相葉の凛とした佇まいと歌声、中川の怪しく美しい歌唱のハーモニーが心地よく、二人が奏でる音楽に酔いしれてしまう。“100万曲”という期限の中で二人の関係性やパワーバランスが微妙に変化し続けており、相葉演じるパガニーニの煌めきにアムドゥスキアスのほうが囚われているように見えることもあるのが面白い。

加藤演じるアーシャは、人懐っこい笑顔が愛らしい。自由に生きたいと話し、辛辣にあしらわれてもめげることなくパガニーニについて回る前向きさが、作中に明るい空気をもたらしている。ヴァイオリンを持って軽やかに舞い踊る姿からも音楽に対する思いが感じられ、パガニーニが彼女にほだされる気持ちが理解できる。

畠中は、皮肉やコミカルなセリフを挟みながら主人を支え、見守るアルマンドを好演。パガニーニへの忠誠心と愛情が言葉や表情の端々から感じられた。自堕落な生活をする主人を心配し、時に叱る姿は気のおけない友人のようでもあり、父親のようでもある。アーシャとアルマンドがパガニーニの思い出を振り返りながら笑っている様子を見ていると、演奏するたびに孤独になっていくパガニーニが決してひとりぼっちではなかったのだと感じられてホッとする。

ナポレオンの妹・エリザ役の元榮は、パガニーニを破滅に導くファム・ファタルを切なく愛らしく演じた。
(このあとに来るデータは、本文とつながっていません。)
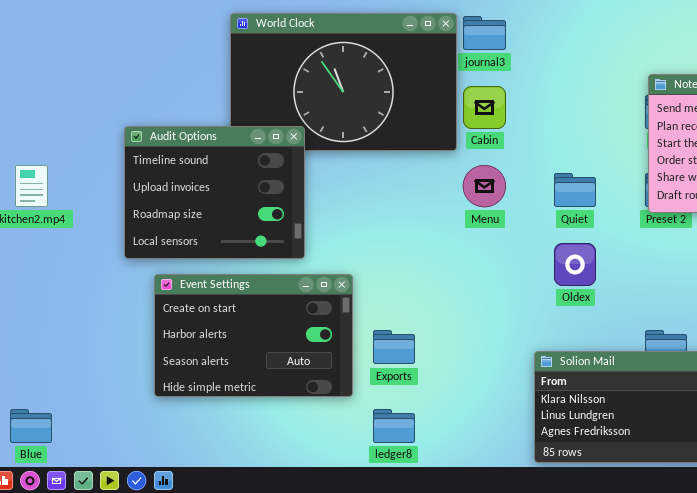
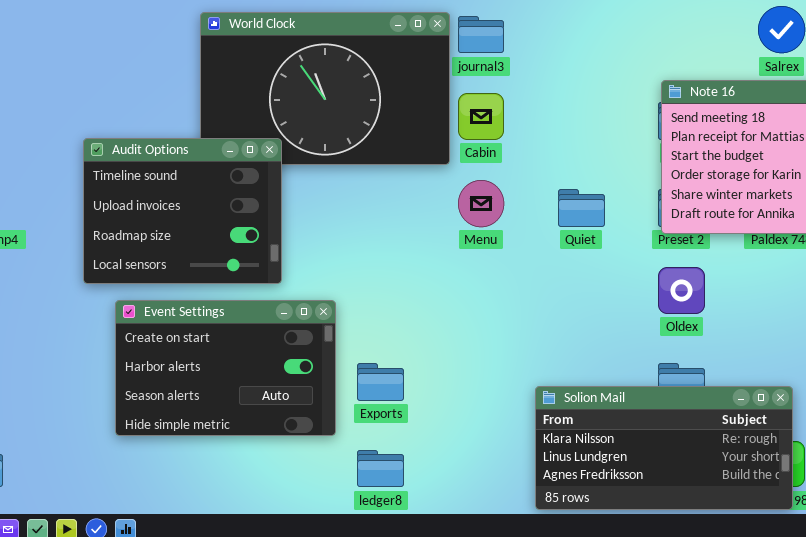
Oldex: [554,243,596,286] -> [658,267,705,314], moved

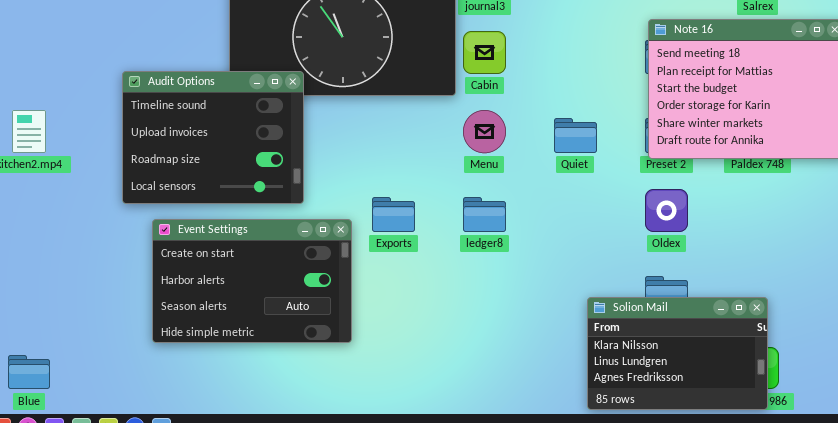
Exports: [357,363,404,401] -> [372,197,415,232], moved
Solion Mail: [535,386,793,510] -> [587,297,768,410], resized
ledger8: [357,450,404,487] -> [463,197,506,232], moved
全て持っているように見える彼女の苦悩、本当は優しく脆い心が伝わるまっすぐな歌唱が胸に響く。彼女の行動が愛情によるもので、笑顔にも嘘がないことがわかるぶん、課せられた運命の非情さも際立っている。

また、坂元が演じる音楽家・ベルリオーズも印象的だ。『幻想交響曲』などで知られる彼は、本作においてはパガニーニの本心、音楽への愛情を理解する存在の一人。同時に、十字路に差し掛かる人間の一人でもある。ベルリオーズとの対比が、パガニーニの苦悩と後悔を色濃く見せていた。ユーモアを感じさせる坂元の役作り、音楽家らしい繊細な歌声のギャップも楽しい。

そして、パガニーニが十字路に迷い込むきっかけでもあり、彼の心を支え続けたのが、息子の才能を信じ、活躍を喜ぶ両親。母・テレーザ役の春野は、母親の愛情深さや子どもを守る強さを見事に表現。パガニーニを取り巻く環境が変化していく中でも一切ブレることなく息子を信じて愛する芯の強さが眩しい。胸に染み込むようなあたたかさを持つセリフや歌唱は、アムドゥスキアスとはまた違う圧倒的な力を持っている。

ニコロ・パガニーニという人物の生涯を、魅力的な楽曲とキャラクターで描く本作。心に響くセリフや歌詞も多く、パガニーニや彼の音楽について知っている方はもちろん知らない方も、人間ドラマ、上質なミュージカルとして楽しめるだろう。

本作は5月12日(日)までシアタークリエにて上演された後、5月17日(金)~19日(日)まで大阪、5月24日(金)~26日(日)まで福岡でも公演が行われる。